### ABOUT THIS TASK
In the records below, the line with "memilin-milinnya dengan kuat." opens the range and the line with "ada orang yg" closes it; print that range exactly and nothing else.
Start of SOURCE RECORDS
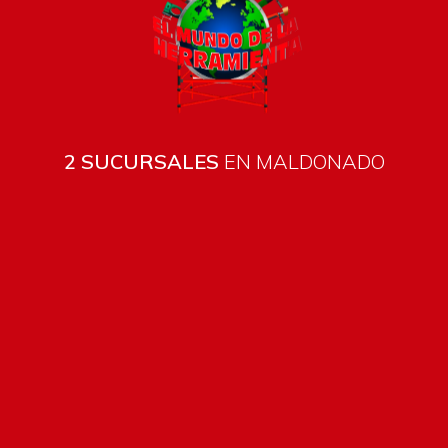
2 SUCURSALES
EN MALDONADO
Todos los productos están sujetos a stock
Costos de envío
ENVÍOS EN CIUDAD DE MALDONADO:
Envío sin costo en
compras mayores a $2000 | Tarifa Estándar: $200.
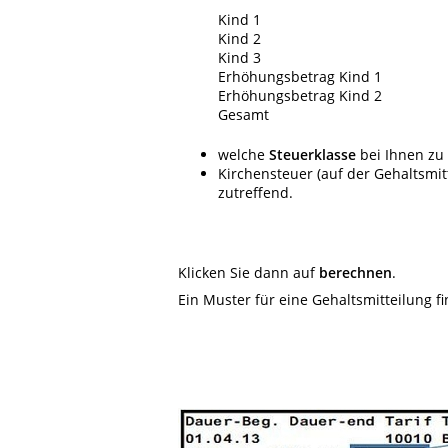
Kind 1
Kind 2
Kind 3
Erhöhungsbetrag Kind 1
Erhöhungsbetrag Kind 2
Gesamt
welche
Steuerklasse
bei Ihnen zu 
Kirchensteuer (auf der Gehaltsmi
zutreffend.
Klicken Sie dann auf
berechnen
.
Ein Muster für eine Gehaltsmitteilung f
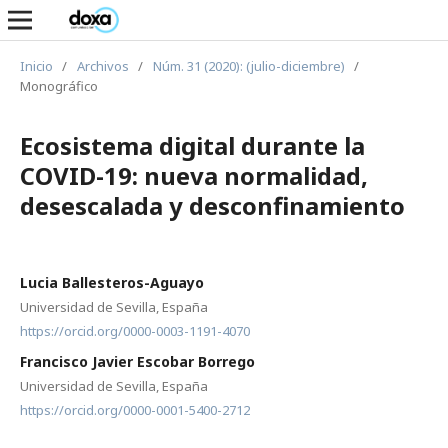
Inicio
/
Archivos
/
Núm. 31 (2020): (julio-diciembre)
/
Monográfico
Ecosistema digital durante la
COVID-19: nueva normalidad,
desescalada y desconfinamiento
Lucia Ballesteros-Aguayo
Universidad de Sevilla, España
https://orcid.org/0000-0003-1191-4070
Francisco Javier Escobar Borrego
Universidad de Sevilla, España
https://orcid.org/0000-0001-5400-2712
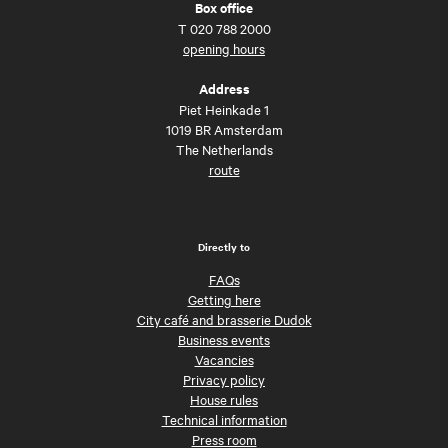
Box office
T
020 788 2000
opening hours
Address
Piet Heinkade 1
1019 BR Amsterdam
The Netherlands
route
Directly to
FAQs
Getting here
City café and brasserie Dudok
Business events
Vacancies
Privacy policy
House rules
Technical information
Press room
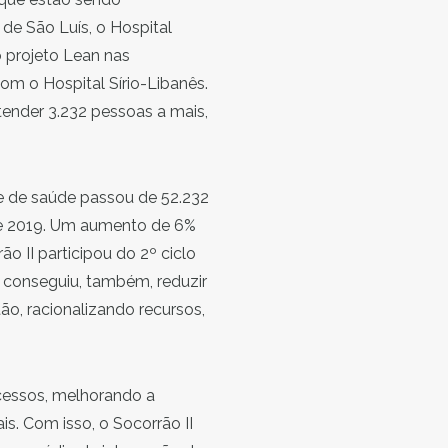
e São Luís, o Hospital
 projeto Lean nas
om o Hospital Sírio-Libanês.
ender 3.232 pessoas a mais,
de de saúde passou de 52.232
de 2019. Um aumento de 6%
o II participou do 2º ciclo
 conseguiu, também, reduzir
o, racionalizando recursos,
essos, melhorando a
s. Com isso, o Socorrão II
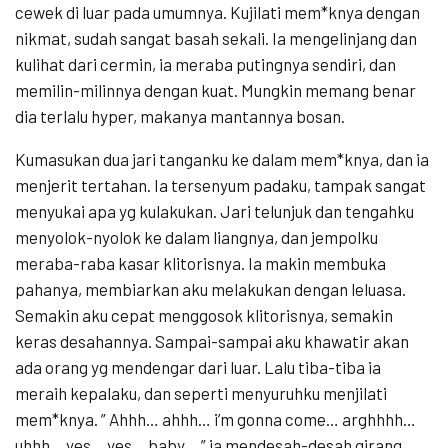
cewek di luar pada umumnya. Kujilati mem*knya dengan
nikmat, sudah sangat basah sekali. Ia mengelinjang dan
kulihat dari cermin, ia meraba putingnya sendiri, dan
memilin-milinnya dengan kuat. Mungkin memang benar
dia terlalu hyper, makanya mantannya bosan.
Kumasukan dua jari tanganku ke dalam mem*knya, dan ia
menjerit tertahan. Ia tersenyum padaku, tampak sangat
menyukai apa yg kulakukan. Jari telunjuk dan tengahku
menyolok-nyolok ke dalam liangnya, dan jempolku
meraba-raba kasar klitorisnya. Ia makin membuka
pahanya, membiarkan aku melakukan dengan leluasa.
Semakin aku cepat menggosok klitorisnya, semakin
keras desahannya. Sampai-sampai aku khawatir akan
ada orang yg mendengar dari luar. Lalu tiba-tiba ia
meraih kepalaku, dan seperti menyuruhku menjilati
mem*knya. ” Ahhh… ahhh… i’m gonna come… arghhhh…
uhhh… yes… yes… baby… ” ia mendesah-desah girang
End of SOURCE RECORDS
### EXERCISE ANSWER
memilin-milinnya dengan kuat. Mungkin memang benar
dia terlalu hyper, makanya mantannya bosan.
Kumasukan dua jari tanganku ke dalam mem*knya, dan ia
menjerit tertahan. Ia tersenyum padaku, tampak sangat
menyukai apa yg kulakukan. Jari telunjuk dan tengahku
menyolok-nyolok ke dalam liangnya, dan jempolku
meraba-raba kasar klitorisnya. Ia makin membuka
pahanya, membiarkan aku melakukan dengan leluasa.
Semakin aku cepat menggosok klitorisnya, semakin
keras desahannya. Sampai-sampai aku khawatir akan
ada orang yg mendengar dari luar. Lalu tiba-tiba ia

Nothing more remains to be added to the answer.